It is now proven that DNA replicates semiconservatively. It was shown first in Escherichia coli and subsequently in higher organisms, such as plants and human cells. Matthew Meselson and Franklin Stahl performed the following experiment in 1958:
- They grew E. coli in a medium containing 15NH4Cl (15N is the heavy isotope of nitrogen) as the only nitrogen source for many generations. The result was that 15N was incorporated into newly synthesised DNA (as well as other nitrogen containing compounds). This heavy DNA molecule could be distinguished from the normal DNA by centrifugation in a cesium chloride (CsCl) density gradient (Please note that 15N is not a radioactive isotope, and it can be separated from 14N only based on densities).
- Then they transferred the cells into a medium with normal 14NH4Cl and took samples at various definite time intervals as the cells multiplied, and extracted the DNA that remained as double-stranded helices. The various samples were separated independently on CsCl gradients to measure the densities of DNA. Can you recall what centrifugal force is, and think why a molecule with higher mass/density would sediment faster?

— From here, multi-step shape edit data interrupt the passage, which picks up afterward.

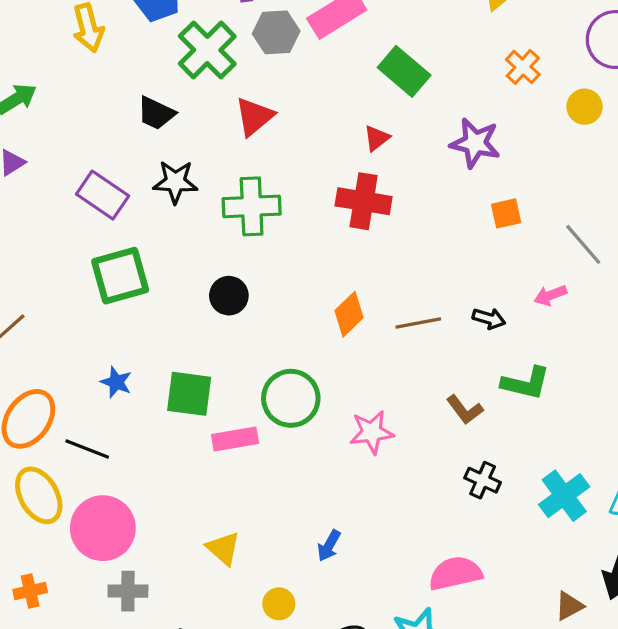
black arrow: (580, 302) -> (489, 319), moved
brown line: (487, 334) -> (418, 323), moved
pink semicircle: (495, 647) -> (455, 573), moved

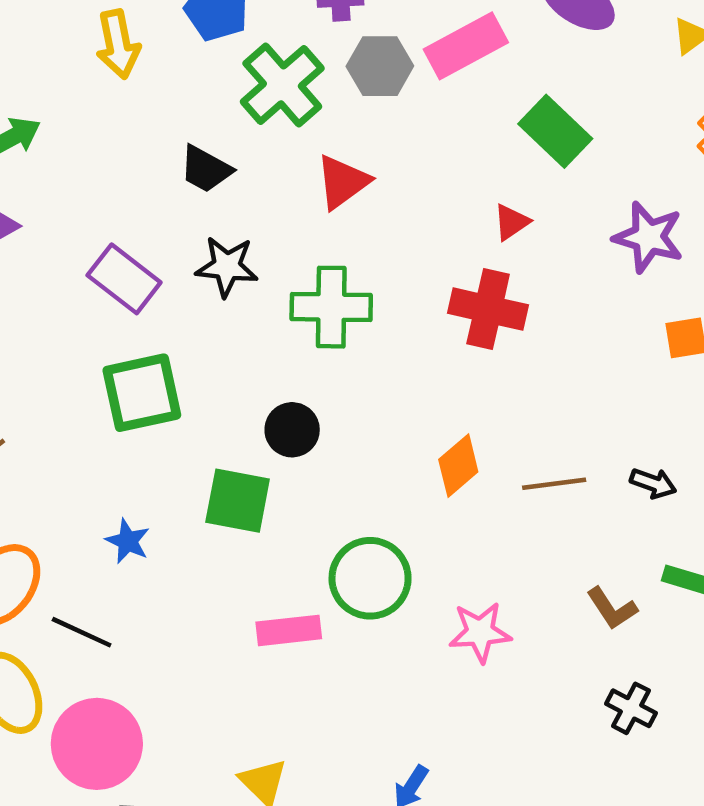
green square: (189, 394) -> (238, 501), moved

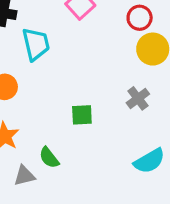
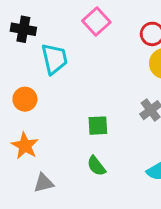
green semicircle: (49, 158) -> (96, 166), moved

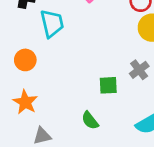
green square: (98, 126) -> (108, 85), moved

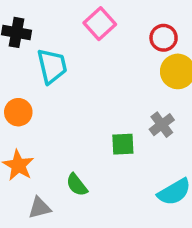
green semicircle: (90, 120) -> (77, 185), moved

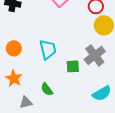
cyan trapezoid: (52, 66) -> (48, 49), moved
gray cross: (162, 125) -> (95, 55), size x1.5

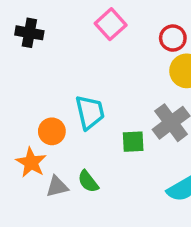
orange circle: (14, 48) -> (52, 131), moved
gray triangle: (26, 102) -> (57, 187), moved

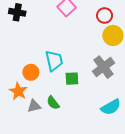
green square: (133, 142) -> (72, 79), moved

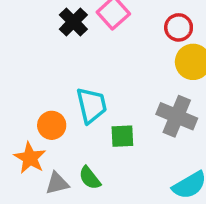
black cross: (17, 12) -> (73, 22), moved, turned 35
gray cross: (103, 67) -> (177, 116), turned -30

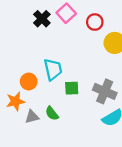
red circle: (179, 27) -> (95, 22), moved
gray cross: (177, 116) -> (105, 91), moved
orange star: (30, 158) -> (15, 101), turned 30

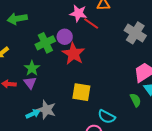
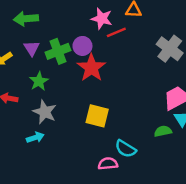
red line: (91, 24) -> (116, 32), turned -63
purple triangle: (30, 83) -> (32, 48), moved
green semicircle: (135, 100) -> (163, 131), turned -80
gray star: (47, 110) -> (45, 112), moved

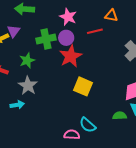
pink star: (102, 19) -> (68, 17), moved
purple triangle: (32, 48) -> (14, 31), moved
yellow square: (97, 116) -> (83, 86), moved

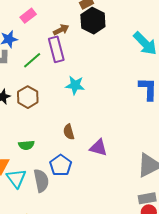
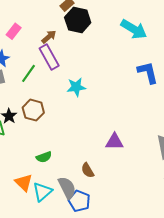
brown semicircle: (69, 132) -> (88, 170), moved
blue pentagon: (61, 165) -> (79, 201), moved
cyan triangle: (16, 178) -> (42, 192), turned 40

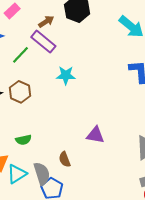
purple rectangle: (49, 57) -> (43, 42), turned -30

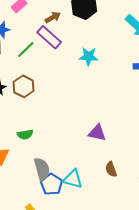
cyan star: (66, 75) -> (89, 56), moved
brown semicircle: (65, 159) -> (111, 169), moved
cyan triangle: (17, 174) -> (73, 179), moved, turned 45

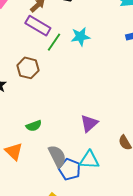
green line: (26, 50) -> (54, 42), moved
brown hexagon: (24, 86) -> (28, 68), moved
purple triangle: (97, 133) -> (89, 123), moved, turned -42

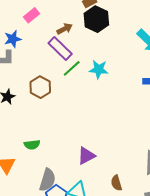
gray semicircle: (57, 156) -> (47, 180), turned 30

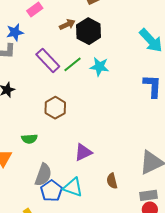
black hexagon: (96, 19) -> (89, 31), moved
purple rectangle: (60, 48) -> (48, 60), moved
brown hexagon: (40, 87) -> (55, 108), moved

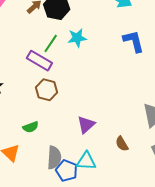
purple rectangle: (48, 60) -> (39, 61), moved

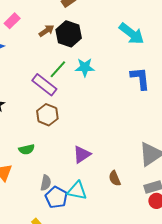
gray semicircle: (54, 157) -> (46, 183), size x0.7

- Thus, the DNA that was extracted from the culture one generation after the transfer from 15N to 14N medium [that is after 20 minutes; E. coli divides in 20 minutes] had a hybrid or intermediate density. DNA extracted from the culture after another generation [that is after 40 minutes, II generation] was composed of equal amounts of this hybrid DNA and of ‘light’ DNA.

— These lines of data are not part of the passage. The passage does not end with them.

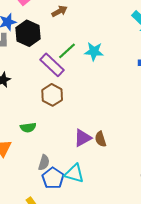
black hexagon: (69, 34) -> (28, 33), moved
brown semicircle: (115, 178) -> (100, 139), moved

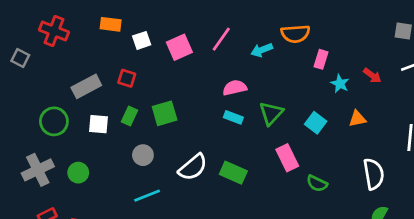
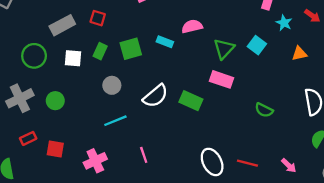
cyan rectangle: (233, 117) -> (165, 42), moved
cyan square: (316, 123) -> (257, 45), moved
pink rectangle: (287, 158) -> (222, 79), moved, turned -45

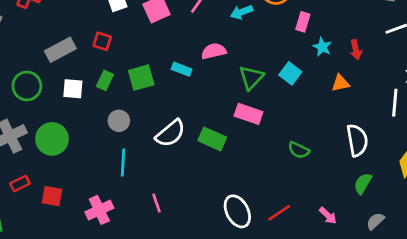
red arrow: (312, 16) -> (356, 50), moved, turned 42
green circle: (55, 101) -> (52, 139), size x1.5
cyan line: (115, 121) -> (123, 163), turned -65
red line: (247, 163) -> (279, 213), turned -48

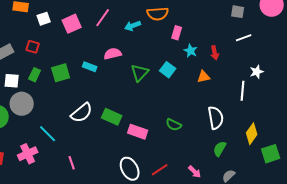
pink rectangle: (248, 114) -> (138, 132), moved
gray circle: (119, 121) -> (22, 104), moved, size x1.5
cyan line: (123, 163) -> (48, 134), turned -48
pink cross: (99, 210) -> (28, 154), moved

If E. Coli was allowed to grow for 80 minutes then what would be the proportions of light and hybrid densities DNA molecule? Very similar experiments involving use of radioactive thymidine to detect distribution of newly synthesised DNA in the chromosomes was performed on Vicia faba (faba beans) by Taylor and colleagues in 1958. The experiments proved that the DNA in chromosomes also replicate semiconservatively.